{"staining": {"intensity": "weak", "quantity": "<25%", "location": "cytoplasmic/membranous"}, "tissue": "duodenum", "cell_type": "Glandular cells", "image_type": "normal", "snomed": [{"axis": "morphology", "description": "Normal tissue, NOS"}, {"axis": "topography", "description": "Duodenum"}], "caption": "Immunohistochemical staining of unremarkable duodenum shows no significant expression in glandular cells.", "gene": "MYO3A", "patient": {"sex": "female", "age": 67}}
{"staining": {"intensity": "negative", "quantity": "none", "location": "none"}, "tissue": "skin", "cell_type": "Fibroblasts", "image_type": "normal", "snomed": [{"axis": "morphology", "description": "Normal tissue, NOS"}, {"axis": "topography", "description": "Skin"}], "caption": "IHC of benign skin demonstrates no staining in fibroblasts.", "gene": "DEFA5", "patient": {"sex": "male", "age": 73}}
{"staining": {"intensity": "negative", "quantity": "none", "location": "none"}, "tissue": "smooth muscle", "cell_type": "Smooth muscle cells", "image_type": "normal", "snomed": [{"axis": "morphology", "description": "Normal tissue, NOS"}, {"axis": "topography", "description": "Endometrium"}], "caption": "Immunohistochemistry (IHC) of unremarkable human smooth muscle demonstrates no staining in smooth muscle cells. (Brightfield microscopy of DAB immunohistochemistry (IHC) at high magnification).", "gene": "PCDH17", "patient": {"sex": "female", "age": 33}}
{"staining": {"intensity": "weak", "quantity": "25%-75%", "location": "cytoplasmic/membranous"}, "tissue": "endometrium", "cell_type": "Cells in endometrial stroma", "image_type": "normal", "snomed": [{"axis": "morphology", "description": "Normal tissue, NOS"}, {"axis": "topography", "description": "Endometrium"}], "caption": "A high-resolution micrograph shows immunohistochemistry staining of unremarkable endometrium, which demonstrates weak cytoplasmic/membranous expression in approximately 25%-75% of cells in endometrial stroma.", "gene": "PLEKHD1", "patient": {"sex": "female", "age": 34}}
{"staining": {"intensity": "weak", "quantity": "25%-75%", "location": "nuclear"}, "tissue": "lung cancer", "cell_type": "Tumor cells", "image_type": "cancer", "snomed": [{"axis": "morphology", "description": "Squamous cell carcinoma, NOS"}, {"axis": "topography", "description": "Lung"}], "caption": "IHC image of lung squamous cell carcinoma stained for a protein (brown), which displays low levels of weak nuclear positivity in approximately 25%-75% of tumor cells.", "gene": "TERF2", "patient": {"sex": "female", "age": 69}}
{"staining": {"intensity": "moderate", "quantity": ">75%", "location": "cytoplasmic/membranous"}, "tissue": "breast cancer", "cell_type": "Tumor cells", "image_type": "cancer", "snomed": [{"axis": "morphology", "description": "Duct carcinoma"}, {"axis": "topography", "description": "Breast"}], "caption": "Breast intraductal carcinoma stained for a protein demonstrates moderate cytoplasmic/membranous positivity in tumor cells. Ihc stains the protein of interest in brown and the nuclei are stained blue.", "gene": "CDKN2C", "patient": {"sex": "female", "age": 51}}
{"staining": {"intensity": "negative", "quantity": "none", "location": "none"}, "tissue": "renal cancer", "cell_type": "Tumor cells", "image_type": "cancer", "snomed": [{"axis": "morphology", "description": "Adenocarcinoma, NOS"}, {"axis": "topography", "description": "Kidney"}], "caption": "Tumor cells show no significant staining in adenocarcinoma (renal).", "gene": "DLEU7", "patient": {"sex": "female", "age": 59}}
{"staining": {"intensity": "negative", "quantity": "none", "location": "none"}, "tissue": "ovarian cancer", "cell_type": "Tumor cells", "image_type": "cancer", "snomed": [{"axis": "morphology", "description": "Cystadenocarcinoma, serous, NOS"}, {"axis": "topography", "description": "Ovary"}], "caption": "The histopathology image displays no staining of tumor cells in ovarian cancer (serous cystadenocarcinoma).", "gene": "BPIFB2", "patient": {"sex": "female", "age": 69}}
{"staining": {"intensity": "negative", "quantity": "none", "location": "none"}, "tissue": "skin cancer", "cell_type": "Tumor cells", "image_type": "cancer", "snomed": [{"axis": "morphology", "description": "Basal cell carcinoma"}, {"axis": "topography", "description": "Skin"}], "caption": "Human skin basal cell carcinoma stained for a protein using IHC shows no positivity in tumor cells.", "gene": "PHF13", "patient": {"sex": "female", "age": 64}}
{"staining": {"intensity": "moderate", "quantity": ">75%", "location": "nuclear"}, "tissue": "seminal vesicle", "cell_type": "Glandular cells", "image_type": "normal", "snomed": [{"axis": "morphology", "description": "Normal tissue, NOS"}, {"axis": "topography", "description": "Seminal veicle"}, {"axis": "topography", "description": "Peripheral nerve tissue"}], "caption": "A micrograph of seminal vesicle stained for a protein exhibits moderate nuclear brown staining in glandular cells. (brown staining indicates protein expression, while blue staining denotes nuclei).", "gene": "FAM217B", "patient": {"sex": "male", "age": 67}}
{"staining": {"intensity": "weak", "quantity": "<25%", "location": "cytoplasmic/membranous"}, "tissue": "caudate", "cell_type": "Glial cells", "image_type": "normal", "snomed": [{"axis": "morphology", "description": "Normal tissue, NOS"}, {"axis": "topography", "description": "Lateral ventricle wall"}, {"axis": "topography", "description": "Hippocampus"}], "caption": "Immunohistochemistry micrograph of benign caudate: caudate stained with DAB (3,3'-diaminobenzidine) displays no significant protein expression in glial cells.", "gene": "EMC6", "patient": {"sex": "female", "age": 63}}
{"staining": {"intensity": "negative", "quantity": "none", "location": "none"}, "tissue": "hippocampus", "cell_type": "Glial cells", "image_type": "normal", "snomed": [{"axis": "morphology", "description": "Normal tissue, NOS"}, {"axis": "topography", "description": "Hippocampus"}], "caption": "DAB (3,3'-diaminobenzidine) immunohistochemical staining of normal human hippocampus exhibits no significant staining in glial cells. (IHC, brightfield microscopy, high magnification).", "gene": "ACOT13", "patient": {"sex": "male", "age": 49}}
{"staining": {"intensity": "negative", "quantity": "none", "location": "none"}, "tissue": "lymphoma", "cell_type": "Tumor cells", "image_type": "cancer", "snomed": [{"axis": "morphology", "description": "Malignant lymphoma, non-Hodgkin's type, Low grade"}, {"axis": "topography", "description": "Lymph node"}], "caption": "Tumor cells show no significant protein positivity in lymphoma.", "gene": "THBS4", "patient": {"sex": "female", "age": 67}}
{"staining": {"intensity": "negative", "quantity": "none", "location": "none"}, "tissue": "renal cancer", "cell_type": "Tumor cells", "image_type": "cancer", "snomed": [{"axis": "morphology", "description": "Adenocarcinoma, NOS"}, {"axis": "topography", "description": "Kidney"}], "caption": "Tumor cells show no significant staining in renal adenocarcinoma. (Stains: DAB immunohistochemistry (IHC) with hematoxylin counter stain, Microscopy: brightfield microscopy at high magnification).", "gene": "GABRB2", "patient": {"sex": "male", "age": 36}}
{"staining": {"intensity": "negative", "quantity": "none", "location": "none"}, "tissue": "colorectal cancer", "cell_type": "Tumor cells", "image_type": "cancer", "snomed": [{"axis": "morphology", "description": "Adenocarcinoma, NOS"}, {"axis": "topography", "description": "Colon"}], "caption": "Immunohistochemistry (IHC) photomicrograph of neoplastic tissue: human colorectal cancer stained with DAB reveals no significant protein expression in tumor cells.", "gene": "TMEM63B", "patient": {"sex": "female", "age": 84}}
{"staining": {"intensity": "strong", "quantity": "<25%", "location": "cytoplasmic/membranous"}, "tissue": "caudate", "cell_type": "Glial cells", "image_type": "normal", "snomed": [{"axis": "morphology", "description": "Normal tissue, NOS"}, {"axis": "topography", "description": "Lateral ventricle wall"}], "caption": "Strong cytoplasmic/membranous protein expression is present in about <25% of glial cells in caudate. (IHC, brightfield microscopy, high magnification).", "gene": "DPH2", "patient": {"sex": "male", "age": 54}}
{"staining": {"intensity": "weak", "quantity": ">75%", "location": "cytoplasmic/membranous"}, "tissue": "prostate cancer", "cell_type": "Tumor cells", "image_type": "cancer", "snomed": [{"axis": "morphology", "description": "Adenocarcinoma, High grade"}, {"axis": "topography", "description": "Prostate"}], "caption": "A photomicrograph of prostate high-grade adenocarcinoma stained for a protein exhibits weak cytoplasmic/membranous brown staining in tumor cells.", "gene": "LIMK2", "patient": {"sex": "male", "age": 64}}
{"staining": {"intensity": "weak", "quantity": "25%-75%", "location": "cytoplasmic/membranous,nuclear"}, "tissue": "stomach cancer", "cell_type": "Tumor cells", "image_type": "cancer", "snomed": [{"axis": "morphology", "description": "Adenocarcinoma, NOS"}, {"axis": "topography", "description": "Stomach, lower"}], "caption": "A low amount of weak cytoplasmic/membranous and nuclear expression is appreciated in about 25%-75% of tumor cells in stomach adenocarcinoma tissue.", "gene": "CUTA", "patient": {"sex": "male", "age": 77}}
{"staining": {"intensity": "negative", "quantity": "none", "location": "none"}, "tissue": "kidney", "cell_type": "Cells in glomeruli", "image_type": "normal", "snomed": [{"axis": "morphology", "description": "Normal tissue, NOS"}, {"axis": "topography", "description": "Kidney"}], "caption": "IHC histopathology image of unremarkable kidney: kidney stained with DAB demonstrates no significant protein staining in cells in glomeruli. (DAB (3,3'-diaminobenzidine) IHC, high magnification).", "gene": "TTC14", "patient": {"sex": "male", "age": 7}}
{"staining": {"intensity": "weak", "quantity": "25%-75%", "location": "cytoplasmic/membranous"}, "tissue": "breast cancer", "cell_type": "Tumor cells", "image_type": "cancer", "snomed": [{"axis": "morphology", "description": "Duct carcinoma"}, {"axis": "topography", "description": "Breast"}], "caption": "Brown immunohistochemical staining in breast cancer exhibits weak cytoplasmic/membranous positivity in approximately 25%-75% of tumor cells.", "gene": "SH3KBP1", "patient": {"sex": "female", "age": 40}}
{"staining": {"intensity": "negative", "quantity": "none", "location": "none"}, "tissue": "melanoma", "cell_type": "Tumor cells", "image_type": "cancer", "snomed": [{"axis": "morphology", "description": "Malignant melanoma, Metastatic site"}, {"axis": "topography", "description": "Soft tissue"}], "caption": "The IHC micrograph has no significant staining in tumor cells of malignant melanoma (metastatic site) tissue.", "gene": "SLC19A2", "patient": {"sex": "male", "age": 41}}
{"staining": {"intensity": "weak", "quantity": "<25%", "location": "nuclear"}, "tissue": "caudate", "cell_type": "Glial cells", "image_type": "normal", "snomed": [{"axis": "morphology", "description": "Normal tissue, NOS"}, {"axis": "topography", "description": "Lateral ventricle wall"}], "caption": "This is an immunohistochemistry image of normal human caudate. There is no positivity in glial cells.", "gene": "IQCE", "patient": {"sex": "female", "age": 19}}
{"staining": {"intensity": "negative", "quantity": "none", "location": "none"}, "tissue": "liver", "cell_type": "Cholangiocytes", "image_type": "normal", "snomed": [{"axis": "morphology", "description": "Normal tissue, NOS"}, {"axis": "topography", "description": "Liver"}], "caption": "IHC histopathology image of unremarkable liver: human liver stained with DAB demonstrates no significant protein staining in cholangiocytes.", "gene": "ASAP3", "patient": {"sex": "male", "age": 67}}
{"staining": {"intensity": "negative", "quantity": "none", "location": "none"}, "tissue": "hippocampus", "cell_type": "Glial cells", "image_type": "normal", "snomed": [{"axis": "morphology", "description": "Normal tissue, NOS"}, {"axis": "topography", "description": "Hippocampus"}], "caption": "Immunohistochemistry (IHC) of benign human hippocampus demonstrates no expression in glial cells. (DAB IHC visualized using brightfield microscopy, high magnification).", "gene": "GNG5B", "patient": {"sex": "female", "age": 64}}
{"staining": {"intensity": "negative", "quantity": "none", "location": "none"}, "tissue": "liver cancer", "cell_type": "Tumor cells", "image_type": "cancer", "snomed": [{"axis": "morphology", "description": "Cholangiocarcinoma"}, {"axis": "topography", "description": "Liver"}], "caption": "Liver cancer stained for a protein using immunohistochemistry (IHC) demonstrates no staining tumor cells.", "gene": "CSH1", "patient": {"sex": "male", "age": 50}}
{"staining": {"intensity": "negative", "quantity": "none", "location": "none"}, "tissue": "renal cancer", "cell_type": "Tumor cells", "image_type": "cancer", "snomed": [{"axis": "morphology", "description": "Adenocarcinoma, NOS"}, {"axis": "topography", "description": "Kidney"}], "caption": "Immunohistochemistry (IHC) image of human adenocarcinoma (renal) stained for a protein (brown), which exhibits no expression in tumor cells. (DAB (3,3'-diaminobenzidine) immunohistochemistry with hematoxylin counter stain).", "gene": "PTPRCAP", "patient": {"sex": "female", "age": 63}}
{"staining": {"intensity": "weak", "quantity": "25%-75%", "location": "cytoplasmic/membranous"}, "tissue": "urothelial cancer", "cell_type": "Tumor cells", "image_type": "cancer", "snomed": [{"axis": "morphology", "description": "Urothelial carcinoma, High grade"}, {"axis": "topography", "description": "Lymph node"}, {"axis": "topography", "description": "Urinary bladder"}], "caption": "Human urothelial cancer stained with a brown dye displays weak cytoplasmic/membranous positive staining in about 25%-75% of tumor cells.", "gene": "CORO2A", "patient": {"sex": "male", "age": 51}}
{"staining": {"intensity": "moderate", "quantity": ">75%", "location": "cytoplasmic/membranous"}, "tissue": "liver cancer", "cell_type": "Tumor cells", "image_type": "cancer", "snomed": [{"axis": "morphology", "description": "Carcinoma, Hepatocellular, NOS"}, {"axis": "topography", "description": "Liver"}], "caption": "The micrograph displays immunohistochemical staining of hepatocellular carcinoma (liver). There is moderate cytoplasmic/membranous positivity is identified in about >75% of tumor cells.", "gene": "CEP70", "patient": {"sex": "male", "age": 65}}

┄┄┄┄┄┄┄┄┄┄┄┄┄┄┄┄┄┄┄┄

Problem to work on ▸ Taking the records above, retype every line from the one with "image of lung" down to the one with "histopathology image displays", exactly and with nothing else.

The completed task ▸
{"staining": {"intensity": "weak", "quantity": "25%-75%", "location": "nuclear"}, "tissue": "lung cancer", "cell_type": "Tumor cells", "image_type": "cancer", "snomed": [{"axis": "morphology", "description": "Squamous cell carcinoma, NOS"}, {"axis": "topography", "description": "Lung"}], "caption": "IHC image of lung squamous cell carcinoma stained for a protein (brown), which displays low levels of weak nuclear positivity in approximately 25%-75% of tumor cells.", "gene": "TERF2", "patient": {"sex": "female", "age": 69}}
{"staining": {"intensity": "moderate", "quantity": ">75%", "location": "cytoplasmic/membranous"}, "tissue": "breast cancer", "cell_type": "Tumor cells", "image_type": "cancer", "snomed": [{"axis": "morphology", "description": "Duct carcinoma"}, {"axis": "topography", "description": "Breast"}], "caption": "Breast intraductal carcinoma stained for a protein demonstrates moderate cytoplasmic/membranous positivity in tumor cells. Ihc stains the protein of interest in brown and the nuclei are stained blue.", "gene": "CDKN2C", "patient": {"sex": "female", "age": 51}}
{"staining": {"intensity": "negative", "quantity": "none", "location": "none"}, "tissue": "renal cancer", "cell_type": "Tumor cells", "image_type": "cancer", "snomed": [{"axis": "morphology", "description": "Adenocarcinoma, NOS"}, {"axis": "topography", "description": "Kidney"}], "caption": "Tumor cells show no significant staining in adenocarcinoma (renal).", "gene": "DLEU7", "patient": {"sex": "female", "age": 59}}
{"staining": {"intensity": "negative", "quantity": "none", "location": "none"}, "tissue": "ovarian cancer", "cell_type": "Tumor cells", "image_type": "cancer", "snomed": [{"axis": "morphology", "description": "Cystadenocarcinoma, serous, NOS"}, {"axis": "topography", "description": "Ovary"}], "caption": "The histopathology image displays no staining of tumor cells in ovarian cancer (serous cystadenocarcinoma).", "gene": "BPIFB2", "patient": {"sex": "female", "age": 69}}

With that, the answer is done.